What about long stays that span months? DynamoDB's 100-item transaction limit?
Two options: (1) Move inventory to a relational DB for that hotel and lose horizontal scale. (2) Use a "stay-level" lock instead of per-night locks: a single row representing the whole reservation window, updated atomically. (2) is cleaner but requires reasoning about overlapping ranges; the query "is room R available Mar 4 - May 4?" becomes "no overlapping booking exists in (R, [Mar 4, May 4))," which needs a range index. Postgres GIST exclusion constraints solve this natively.
How does cancellation actually flow through the system?
User clicks Cancel. Booking service: (a) update booking.status = 'cancelled' in Postgres
atomically with idempotency key; (b) release inventory in DDB (sold -= 1 for each night); (c)
fire booking_cancelled event to Kafka; (d) downstream consumers: refund payment via
Stripe, send cancellation email, notify GDS/PMS. The order matters: increment inventory only
after the booking row is marked cancelled, so a concurrent rebook race uses the new inventory.
How do you handle group bookings (10 rooms in one transaction)?
One booking row with num_rooms=10. Inventory decrement is "sold += 10" rather than +1. The DDB conditional update fails atomically if there aren't 10 available. UX-wise, you typically degrade gracefully: if 10 aren't available but 8 are, offer the 8. This is application logic on top of the same primitives.
What's the right hold TTL? Why 5 minutes specifically?

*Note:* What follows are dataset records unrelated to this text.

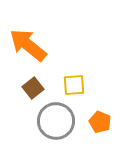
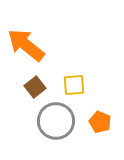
orange arrow: moved 2 px left
brown square: moved 2 px right, 1 px up
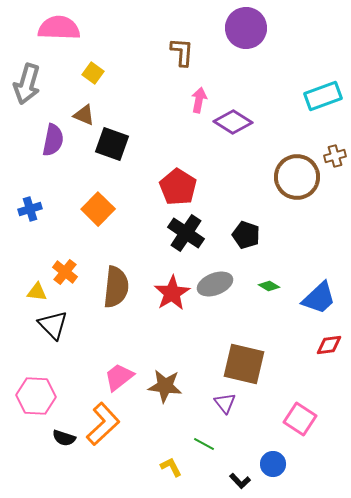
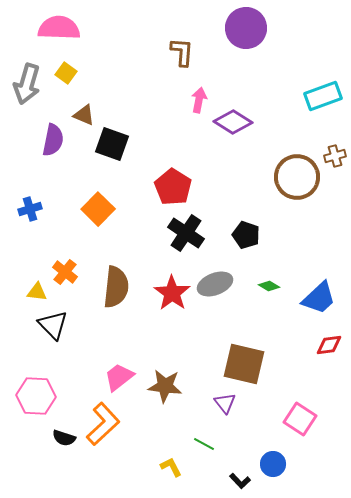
yellow square: moved 27 px left
red pentagon: moved 5 px left
red star: rotated 6 degrees counterclockwise
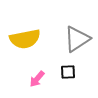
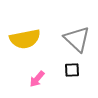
gray triangle: rotated 44 degrees counterclockwise
black square: moved 4 px right, 2 px up
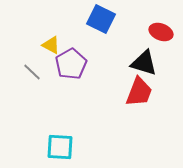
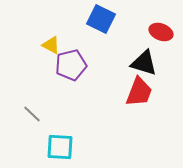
purple pentagon: moved 1 px down; rotated 16 degrees clockwise
gray line: moved 42 px down
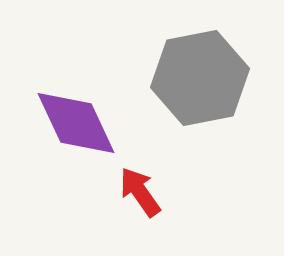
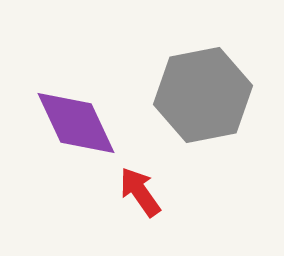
gray hexagon: moved 3 px right, 17 px down
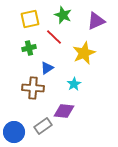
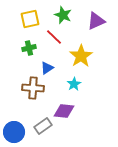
yellow star: moved 3 px left, 3 px down; rotated 10 degrees counterclockwise
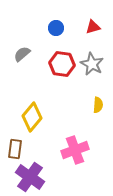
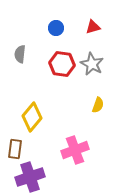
gray semicircle: moved 2 px left; rotated 42 degrees counterclockwise
yellow semicircle: rotated 14 degrees clockwise
purple cross: rotated 36 degrees clockwise
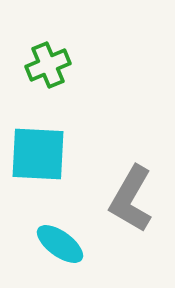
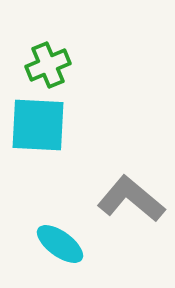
cyan square: moved 29 px up
gray L-shape: rotated 100 degrees clockwise
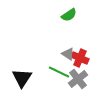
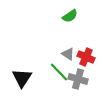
green semicircle: moved 1 px right, 1 px down
red cross: moved 6 px right, 1 px up
green line: rotated 20 degrees clockwise
gray cross: rotated 36 degrees counterclockwise
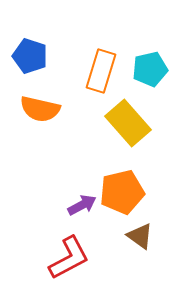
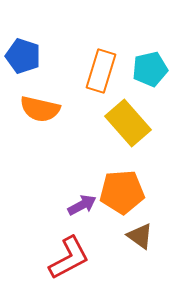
blue pentagon: moved 7 px left
orange pentagon: rotated 9 degrees clockwise
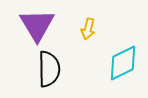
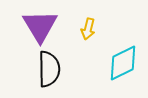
purple triangle: moved 3 px right, 1 px down
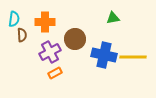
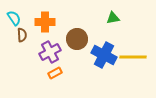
cyan semicircle: moved 1 px up; rotated 42 degrees counterclockwise
brown circle: moved 2 px right
blue cross: rotated 15 degrees clockwise
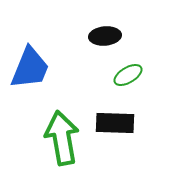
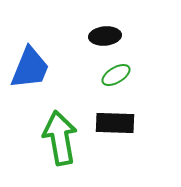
green ellipse: moved 12 px left
green arrow: moved 2 px left
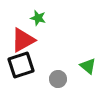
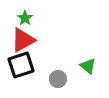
green star: moved 13 px left; rotated 21 degrees clockwise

A trade-off between user experience (long enough to enter card details, double-check dates) and inventory utilization (short enough that abandoned carts free up rooms quickly). 5 minutes is empirically a sweet spot for hotel booking on mobile/web; airlines use longer (15–30 min) because seat selection takes more clicks. Booking.com extends the hold if the user is actively interacting with the page (heartbeat refresh).
How does the search index stay in sync with inventory?
Inventory writes emit Kafka events. A search-index-updater consumes these events and updates the corresponding Elasticsearch documents. Lag is typically <30 seconds. The search index stores aggregate availability ("at least one room available somewhere in this 30-day window") rather than per-night state, because per-night-per-hotel updates would be too high a write rate for ES.
How would you scale to 100M concurrent users searching during a sale event?
(1) CDN-cache the search results page heavily; even 30 seconds of caching shields ES from huge traffic. (2) Pre-compute popular searches (top destinations + dates) and serve from Redis. (3) Add ES read replicas (search is read-only). (4) Move autocomplete to a per-region edge service. (5) Lottery-based queueing for the booking step (similar to Ticketmaster). The booking path is actually easy to scale — bookings/sec scales linearly with inventory shards. The hard part is search.